Chapter 5 Linear Regression

In linear regression, the goal is to find a function \(f\) that maps inputs \(\mathbf{x} \in \mathbb{R}^D\) to outputs \(f(\mathbf{x}) \in \mathbb{R}\). We are given training data \(\{(\mathbf{\mathbf{x}}_n, y_n)\}_{n=1}^N\), where each observation is modeled as: \[ y_n = f(\mathbf{x}_n) + \epsilon_n. \] Here, \(\epsilon_n\) represents independent and identically distributed (i.i.d.) Gaussian noise with zero mean.

With linear regression, we have two basic goals:

Modeling the data: Estimate the function \(f\) that explains the observed data.
Generalization: Ensure \(f\) predicts well for unseen inputs, not just the training data.
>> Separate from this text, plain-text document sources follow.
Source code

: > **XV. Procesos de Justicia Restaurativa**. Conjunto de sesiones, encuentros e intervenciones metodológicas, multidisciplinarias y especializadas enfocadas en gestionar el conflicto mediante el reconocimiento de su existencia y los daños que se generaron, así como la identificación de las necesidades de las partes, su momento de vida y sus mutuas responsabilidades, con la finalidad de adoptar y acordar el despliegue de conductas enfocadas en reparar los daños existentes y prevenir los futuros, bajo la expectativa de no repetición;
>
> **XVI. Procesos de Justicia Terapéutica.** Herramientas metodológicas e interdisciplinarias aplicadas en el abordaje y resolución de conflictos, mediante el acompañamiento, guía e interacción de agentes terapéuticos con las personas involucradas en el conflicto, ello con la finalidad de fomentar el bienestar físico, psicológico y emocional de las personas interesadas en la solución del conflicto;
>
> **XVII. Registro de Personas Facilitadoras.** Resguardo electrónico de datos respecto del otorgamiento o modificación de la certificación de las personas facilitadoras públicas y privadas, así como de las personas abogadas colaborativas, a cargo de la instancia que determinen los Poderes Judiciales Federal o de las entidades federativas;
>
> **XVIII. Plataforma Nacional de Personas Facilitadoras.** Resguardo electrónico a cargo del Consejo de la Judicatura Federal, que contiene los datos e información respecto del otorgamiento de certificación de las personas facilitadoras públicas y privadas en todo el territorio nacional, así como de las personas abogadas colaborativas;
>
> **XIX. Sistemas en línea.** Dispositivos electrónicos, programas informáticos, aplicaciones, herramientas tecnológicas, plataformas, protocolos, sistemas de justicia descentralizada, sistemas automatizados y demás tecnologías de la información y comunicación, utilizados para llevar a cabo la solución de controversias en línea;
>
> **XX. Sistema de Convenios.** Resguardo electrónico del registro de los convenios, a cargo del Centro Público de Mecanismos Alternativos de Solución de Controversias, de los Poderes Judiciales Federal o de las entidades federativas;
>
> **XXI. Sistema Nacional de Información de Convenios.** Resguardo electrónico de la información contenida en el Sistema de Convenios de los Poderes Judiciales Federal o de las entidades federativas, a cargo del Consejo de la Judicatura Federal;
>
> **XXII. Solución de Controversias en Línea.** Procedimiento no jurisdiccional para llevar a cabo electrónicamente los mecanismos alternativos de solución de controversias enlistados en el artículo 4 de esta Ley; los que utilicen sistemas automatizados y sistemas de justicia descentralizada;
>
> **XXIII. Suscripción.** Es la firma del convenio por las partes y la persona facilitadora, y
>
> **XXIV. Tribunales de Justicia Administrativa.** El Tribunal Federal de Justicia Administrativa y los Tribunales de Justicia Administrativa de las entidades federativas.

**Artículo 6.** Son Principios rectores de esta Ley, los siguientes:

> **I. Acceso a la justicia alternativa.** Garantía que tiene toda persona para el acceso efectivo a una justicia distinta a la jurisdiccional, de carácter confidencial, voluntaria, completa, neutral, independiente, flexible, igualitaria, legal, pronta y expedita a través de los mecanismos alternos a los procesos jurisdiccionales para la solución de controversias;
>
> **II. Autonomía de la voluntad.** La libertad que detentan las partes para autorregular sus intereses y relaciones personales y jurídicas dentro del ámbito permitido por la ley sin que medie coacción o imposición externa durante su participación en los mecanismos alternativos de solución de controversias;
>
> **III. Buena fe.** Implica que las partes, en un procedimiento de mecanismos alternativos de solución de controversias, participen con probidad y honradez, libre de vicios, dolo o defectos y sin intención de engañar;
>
When using linear regression, we have to make some decisions apriori.

Model Choice:
- Decide on the type and parametrization of the regression function (e.g., polynomial degree).
- Model selection (see Section 8.6) helps identify the simplest model that explains the data effectively.
Parameter Estimation:
- Determine the optimal model parameters using appropriate loss functions and optimization algorithms.
Overfitting and Model Selection:
- Overfitting occurs when the model fits training data too closely, failing to generalize.
- This typically arises from overly flexible or complex models.
Connection Between Loss Functions and Priors:
- Many optimization objectives can be derived from probabilistic assumptions about the data.
- Understanding this relationship clarifies how prior beliefs influence model behavior.
Uncertainty Modeling:
- Since training data are finite, predictions carry uncertainty.
- Modeling uncertainty provides confidence bounds for predictions, which are especially important with limited data.